A few months ago, local business owner and resident Mike Dolce noticed a small memorial nearly hidden on McDonald Avenue. It was dedicated to former Kensington resident Col. Donald Cook, who died a prisoner of war in Vietnam in 1967.
Not only this, Dolce discovered, but Cook was the first—and only—Marine in history to be awarded a Medal of Honor as a prisoner of war.
"I did more research and realized this particular person was an honorable soldier," said Dolce, who owns Tri-Parkway Cleaners on Fort Hamilton Parkway. "I just saw that the grounds weren't being kept right, and he should have a better monument."
Dolce, along with his friend and Vietnam veteran Ed Schloeman, decided to mobilize to get the space surrounding the memorial cleaned up.
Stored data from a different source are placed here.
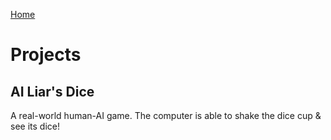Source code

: [Home](index.md)
# Projects
## AI Liar's Dice
A real-world human-AI game. The computer is able to shake the dice cup & see its dice!
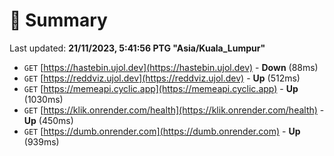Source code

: # 📖 Summary
Last updated: **21/11/2023, 5:41:56 PTG "Asia/Kuala_Lumpur"**

- `GET` [https://hastebin.ujol.dev](https://hastebin.ujol.dev) - **Down** (88ms)
- `GET` [https://reddviz.ujol.dev](https://reddviz.ujol.dev) - **Up** (512ms)
- `GET` [https://memeapi.cyclic.app](https://memeapi.cyclic.app) - **Up** (1030ms)
- `GET` [https://klik.onrender.com/health](https://klik.onrender.com/health) - **Up** (450ms)
- `GET` [https://dumb.onrender.com](https://dumb.onrender.com) - **Up** (939ms)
They contacted State Assemblyman Jim Brennan, D-Park Slope, who worked with the city's Parks Department and local Boy Scout troops to not only spruce up the square with flowers, but add benches, pavers and a flag pole.
A rededication ceremony will be held at the newly beautified square, located on McDonald Avenue between Caton Avenue and Fort Hamilton Parkway on Friday at 2 p.m., just days before Memorial Day.
"I own a business here and I own a home here, so I want to see the neighborhood kept clean," Dolce said. "I think it's a nice thing to do."
According to KARMABrooklyn blog, Cook enlisted in the Marine Corps in 1956, and was assigned to Saigon in 1964. Three weeks after his arrival, he was helping to search for a downed helicopter when he was attacked by enemy forces. Cook was shot and captured, and remained imprisoned for three years before he was reported dead in 1967.